Les institutions financières sont de plus en plus vulnérables en raison d’un décalage structurel : elles se reposent sur des tests d’intrusion annuels alors que leur surface d’attaque évolue quotidiennement (intégrations API, migrations cloud, portails tiers). Cet écart de 345 jours entre deux tests laisse aux attaquants une fenêtre d’opportunité considérable pour exploiter des failles non détectées.

Points clés :

  • Obsolescence des tests annuels : La conformité réglementaire (PCI DSS, FFIEC, NYDFS) impose des tests après chaque changement significatif, mais les entreprises continuent de traiter ces évaluations comme un événement discret annuel.
  • Risque lié aux tiers : Les portails gérés par des prestataires, mais hébergés sur des sous-domaines bancaires, constituent une « zone grise » souvent exclue des tests d’intrusion par erreur, alors qu’ils représentent une porte d’entrée majeure.
  • Limites de l’automatisation : Les scanners de vulnérabilités classiques ne détectent pas les failles logiques complexes (comme l’énumération d’identifiants ou le chaînage d’attaques), qui nécessitent une intervention humaine.

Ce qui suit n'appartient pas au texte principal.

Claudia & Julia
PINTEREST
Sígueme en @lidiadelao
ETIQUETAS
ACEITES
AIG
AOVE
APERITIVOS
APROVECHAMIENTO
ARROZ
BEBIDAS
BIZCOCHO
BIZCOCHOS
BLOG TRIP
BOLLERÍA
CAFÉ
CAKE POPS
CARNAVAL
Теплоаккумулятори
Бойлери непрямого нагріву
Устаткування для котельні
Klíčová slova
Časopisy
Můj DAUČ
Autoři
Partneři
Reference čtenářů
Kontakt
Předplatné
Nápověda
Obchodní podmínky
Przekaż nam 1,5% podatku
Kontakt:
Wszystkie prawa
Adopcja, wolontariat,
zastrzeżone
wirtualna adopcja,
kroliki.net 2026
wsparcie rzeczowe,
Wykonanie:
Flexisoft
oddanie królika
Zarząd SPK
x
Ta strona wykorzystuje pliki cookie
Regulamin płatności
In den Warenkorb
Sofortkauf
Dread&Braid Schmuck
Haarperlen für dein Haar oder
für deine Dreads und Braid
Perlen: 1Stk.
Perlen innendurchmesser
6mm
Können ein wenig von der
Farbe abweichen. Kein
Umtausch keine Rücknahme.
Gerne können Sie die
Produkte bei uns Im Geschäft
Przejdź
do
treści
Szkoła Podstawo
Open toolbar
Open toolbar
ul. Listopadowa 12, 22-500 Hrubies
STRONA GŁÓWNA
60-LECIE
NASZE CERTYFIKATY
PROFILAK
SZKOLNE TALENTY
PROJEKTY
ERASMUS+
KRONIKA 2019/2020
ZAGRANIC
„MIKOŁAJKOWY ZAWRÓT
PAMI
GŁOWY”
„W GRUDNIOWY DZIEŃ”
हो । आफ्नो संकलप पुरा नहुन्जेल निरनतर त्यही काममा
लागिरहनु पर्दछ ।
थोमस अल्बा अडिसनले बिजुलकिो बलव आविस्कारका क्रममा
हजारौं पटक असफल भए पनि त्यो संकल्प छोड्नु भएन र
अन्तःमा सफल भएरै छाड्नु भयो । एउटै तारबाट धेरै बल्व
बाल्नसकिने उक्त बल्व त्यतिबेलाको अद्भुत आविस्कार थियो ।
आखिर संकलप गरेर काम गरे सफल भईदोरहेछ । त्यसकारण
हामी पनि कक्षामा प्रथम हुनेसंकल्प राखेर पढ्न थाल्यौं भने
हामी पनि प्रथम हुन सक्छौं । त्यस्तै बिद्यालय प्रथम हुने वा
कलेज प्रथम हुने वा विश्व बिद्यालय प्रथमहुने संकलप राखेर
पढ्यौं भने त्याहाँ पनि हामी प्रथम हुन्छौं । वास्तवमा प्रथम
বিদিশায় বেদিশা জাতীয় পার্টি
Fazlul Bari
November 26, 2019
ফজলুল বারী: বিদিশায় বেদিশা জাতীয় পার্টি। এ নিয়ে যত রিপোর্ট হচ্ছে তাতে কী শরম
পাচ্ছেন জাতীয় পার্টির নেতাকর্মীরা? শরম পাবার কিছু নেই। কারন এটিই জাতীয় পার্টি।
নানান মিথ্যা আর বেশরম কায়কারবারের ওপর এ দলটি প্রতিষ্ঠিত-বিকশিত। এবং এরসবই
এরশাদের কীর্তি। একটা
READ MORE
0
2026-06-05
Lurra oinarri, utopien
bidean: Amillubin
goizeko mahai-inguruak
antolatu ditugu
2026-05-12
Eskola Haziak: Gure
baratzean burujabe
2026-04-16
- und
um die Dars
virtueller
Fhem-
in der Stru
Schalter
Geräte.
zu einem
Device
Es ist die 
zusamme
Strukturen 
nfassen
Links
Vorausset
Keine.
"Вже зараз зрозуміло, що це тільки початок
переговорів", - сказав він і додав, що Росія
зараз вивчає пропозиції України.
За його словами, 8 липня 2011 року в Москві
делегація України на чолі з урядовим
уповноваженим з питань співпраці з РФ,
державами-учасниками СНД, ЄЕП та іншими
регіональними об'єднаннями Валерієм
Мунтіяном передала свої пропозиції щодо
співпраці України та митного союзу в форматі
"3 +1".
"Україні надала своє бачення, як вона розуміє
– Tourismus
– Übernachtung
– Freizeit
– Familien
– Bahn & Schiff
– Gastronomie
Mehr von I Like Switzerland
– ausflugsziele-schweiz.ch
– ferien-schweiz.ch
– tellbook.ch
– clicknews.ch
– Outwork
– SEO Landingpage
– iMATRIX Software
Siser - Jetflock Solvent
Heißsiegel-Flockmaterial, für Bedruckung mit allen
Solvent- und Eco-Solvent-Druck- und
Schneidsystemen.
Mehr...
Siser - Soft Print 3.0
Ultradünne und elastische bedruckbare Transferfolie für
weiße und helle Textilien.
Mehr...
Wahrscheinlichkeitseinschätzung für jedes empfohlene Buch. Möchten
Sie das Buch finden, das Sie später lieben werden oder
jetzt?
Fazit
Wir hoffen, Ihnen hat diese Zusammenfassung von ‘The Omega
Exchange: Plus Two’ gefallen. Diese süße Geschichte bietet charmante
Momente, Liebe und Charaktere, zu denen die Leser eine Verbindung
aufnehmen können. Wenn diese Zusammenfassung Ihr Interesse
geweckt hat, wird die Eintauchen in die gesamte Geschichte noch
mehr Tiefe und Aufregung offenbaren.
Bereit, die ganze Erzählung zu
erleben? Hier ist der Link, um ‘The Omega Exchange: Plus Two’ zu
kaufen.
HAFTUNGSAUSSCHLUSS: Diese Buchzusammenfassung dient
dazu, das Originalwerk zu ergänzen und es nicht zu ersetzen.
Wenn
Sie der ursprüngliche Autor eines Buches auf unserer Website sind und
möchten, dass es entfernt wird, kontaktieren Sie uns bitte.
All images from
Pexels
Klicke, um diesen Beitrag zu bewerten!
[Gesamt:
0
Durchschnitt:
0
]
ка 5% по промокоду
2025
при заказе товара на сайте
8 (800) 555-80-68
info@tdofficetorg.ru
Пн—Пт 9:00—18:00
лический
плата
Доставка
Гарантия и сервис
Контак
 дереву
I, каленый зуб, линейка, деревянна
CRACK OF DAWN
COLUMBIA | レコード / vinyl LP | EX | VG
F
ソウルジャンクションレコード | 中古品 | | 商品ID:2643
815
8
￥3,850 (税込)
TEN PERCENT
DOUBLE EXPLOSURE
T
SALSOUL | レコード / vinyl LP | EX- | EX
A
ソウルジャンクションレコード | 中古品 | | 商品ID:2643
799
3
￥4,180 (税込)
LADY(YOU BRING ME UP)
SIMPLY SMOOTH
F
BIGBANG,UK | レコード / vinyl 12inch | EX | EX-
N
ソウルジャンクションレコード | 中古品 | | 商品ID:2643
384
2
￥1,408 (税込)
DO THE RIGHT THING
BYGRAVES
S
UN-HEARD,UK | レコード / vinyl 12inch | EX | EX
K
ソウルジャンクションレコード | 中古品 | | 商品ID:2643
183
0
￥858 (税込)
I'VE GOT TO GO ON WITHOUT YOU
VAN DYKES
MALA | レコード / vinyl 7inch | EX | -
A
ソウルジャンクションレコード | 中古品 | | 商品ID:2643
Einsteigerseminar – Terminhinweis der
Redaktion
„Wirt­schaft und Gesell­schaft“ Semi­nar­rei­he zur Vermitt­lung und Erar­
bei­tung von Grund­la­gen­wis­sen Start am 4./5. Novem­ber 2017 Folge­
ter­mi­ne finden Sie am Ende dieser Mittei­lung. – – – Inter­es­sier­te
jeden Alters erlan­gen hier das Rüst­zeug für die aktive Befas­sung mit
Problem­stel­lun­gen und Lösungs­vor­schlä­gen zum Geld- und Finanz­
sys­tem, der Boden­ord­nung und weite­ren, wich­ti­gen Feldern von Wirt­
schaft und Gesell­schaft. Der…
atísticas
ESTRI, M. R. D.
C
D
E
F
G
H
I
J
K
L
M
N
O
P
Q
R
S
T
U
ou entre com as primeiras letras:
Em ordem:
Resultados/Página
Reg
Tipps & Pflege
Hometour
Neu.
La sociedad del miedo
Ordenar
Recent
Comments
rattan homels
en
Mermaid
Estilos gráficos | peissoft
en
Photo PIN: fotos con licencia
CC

Vulnérabilités identifiées :

  • IDOR (Insecure Direct Object Reference) : Une faille sur un portail financier permettait, via la manipulation d’identifiants de locataires (tenant IDs) sur un endpoint API sans authentification, d’extraire des données nominatives (employés, emails, téléphones) appartenant à plusieurs institutions.
  • Défaut de contrôle d’accès : L’absence d’authentification et une politique CORS (Cross-Origin Resource Sharing) permissive permettaient à des sites tiers d’extraire des données ou d’injecter des demandes frauduleuses via le navigateur des utilisateurs.

Recommandations :

  • Adopter le test continu : Remplacer le modèle annuel par un programme de test qui réagit aux changements réels de l’infrastructure plutôt qu’à une date calendaire.
  • Élargir la gestion de la surface d’attaque : Inclure systématiquement les domaines et sous-domaines gérés par des tiers dans le périmètre de test si l’institution en est propriétaire ou les utilise.
  • Prioriser l’expertise humaine : Compléter l’automatisation par des tests humains capables d’identifier des scénarios d’exploitation complexes et d’évaluer l’impact réel des vulnérabilités sur les processus métier.